左派連合は、反マクロンの急先鋒であるメランション氏率いる不服従のフランス以外に、かつての政権与党でミッテラン大統領やオランド大統領を輩出した中道左派政党の「社会党(PS)」、環境政党の「欧州エコロジー=緑の党(EELV)」「共産党(PCF)」が加わり、今回の議会選前に会派を結成した。
左派連合の選挙公約には、年金支給開始年齢の引き下げなどマクロン改革に逆行する内容や、財政赤字の大幅拡大につながる政策、欧州連合(EU)に懐疑的な主張が並ぶ。
次期政権は3シナリオとも短命か
次期政権の枠組みとしては、(1)第一党となった左派連合が非多数派政権を発足する、(2)極右と極左を除いた挙国一致内閣を発足する、(3)次の議会選挙までの暫定政権を発足する場合が考えられよう。
現政権と同様に、議会採決を迂回する憲法上の特例措置を用いて必要な予算や法律を通すことができる。
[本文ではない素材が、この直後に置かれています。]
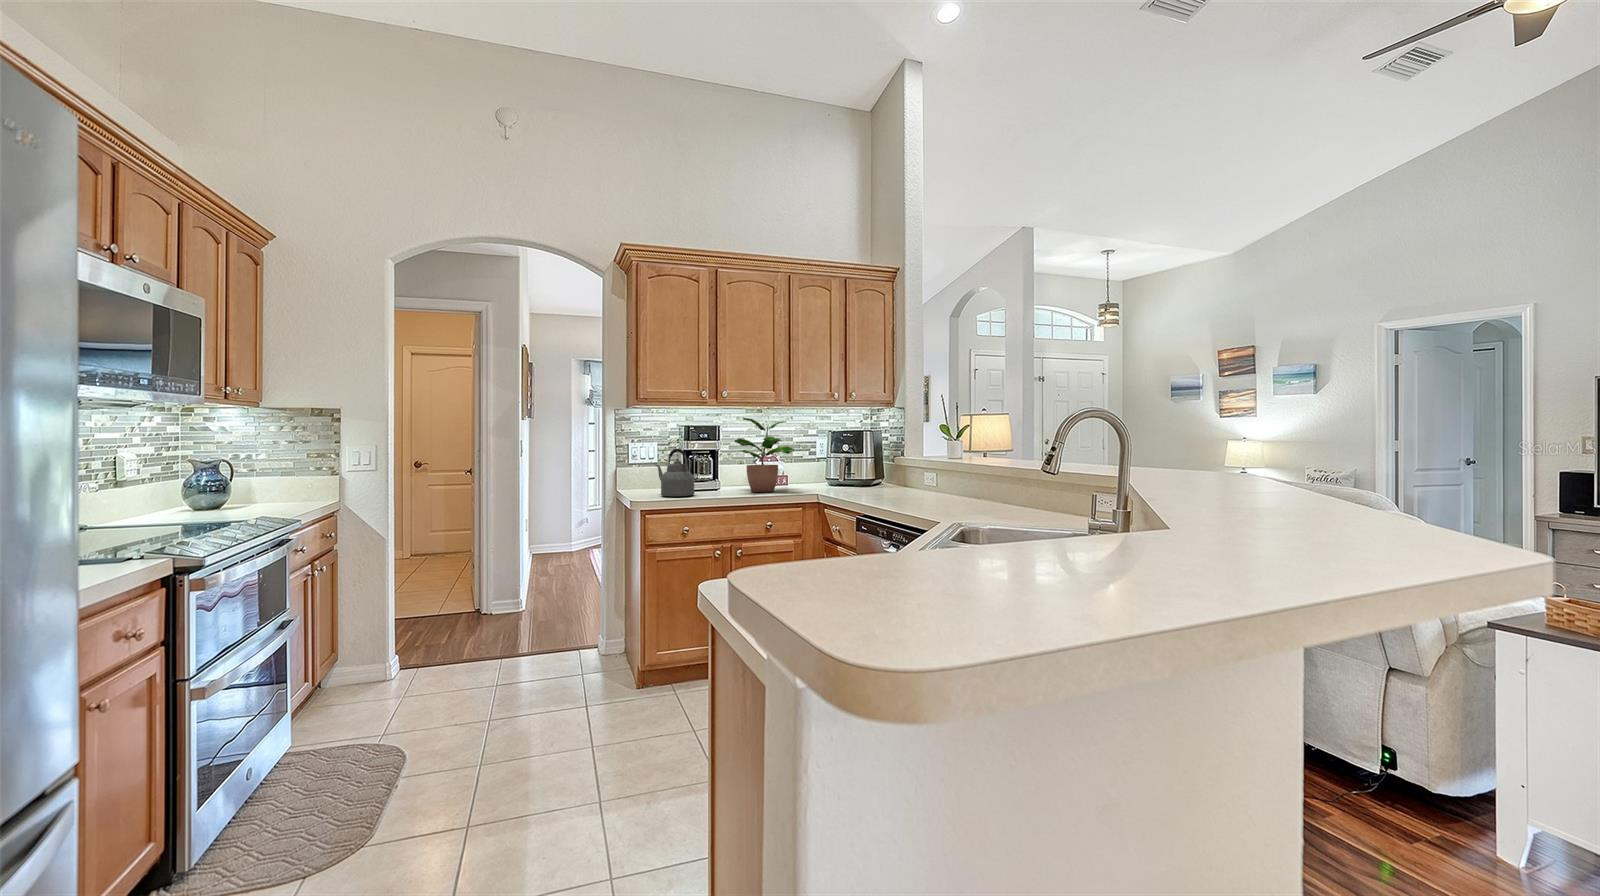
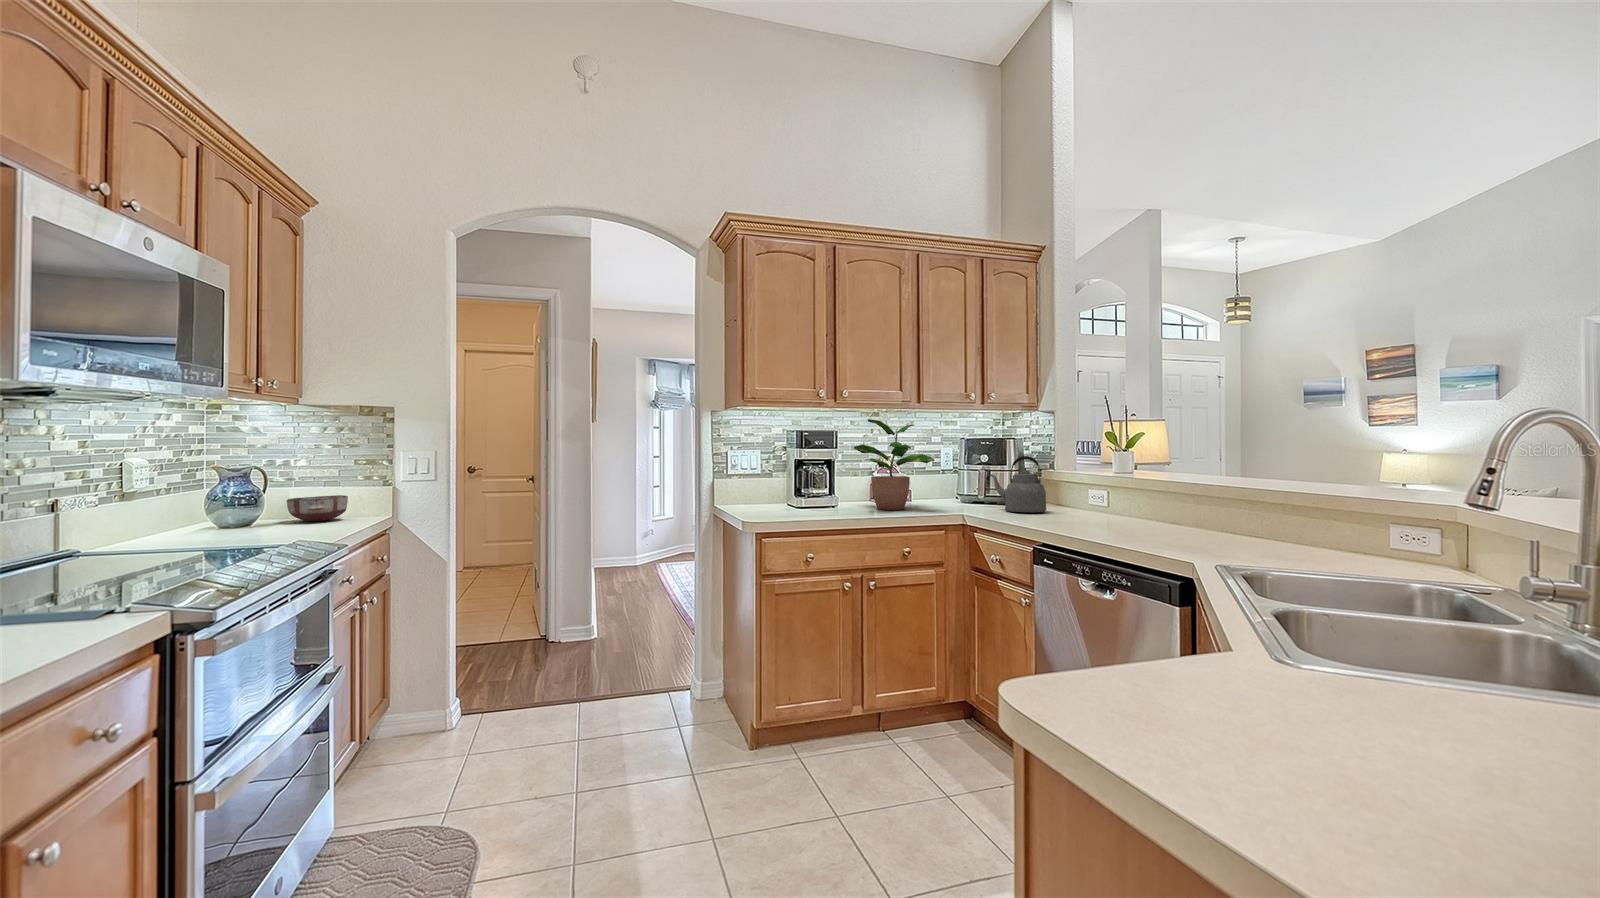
kettle: present [655,449,695,496] -> present [988,456,1046,512]
ceramic bowl: none [250,484,302,505] -> present [287,495,348,521]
ただ、野党となる与党連合、国民連合、かつての政権与党でシラク大統領やサルコジ大統領を輩出した中道右派の「共和党(LR)」が団結すれば、議会で内閣不信任案を可決することができる。短命政権に終わる可能性が高い。
反マクロンを掲げていた左派政党や共和党が連立に合流するかどうかは予断を許さない。
超党派の支持が得られる人物を首相に据える場合、右派出身者では左派が反対し、左派出身者では右派が反対する。中道の首相候補にはマクロン大統領の影がちらつく。連立に加わる政党間の政策相違も大きく、こちらも短命政権に終わる可能性がある。
また、中道左派から中道右派まで幅広い勢力を結集した場合、それはマクロン大統領が主導する「大連立」と受け止められる可能性がある。行き場を失った反マクロン票は、今以上に極右や極左に流れるおそれがある。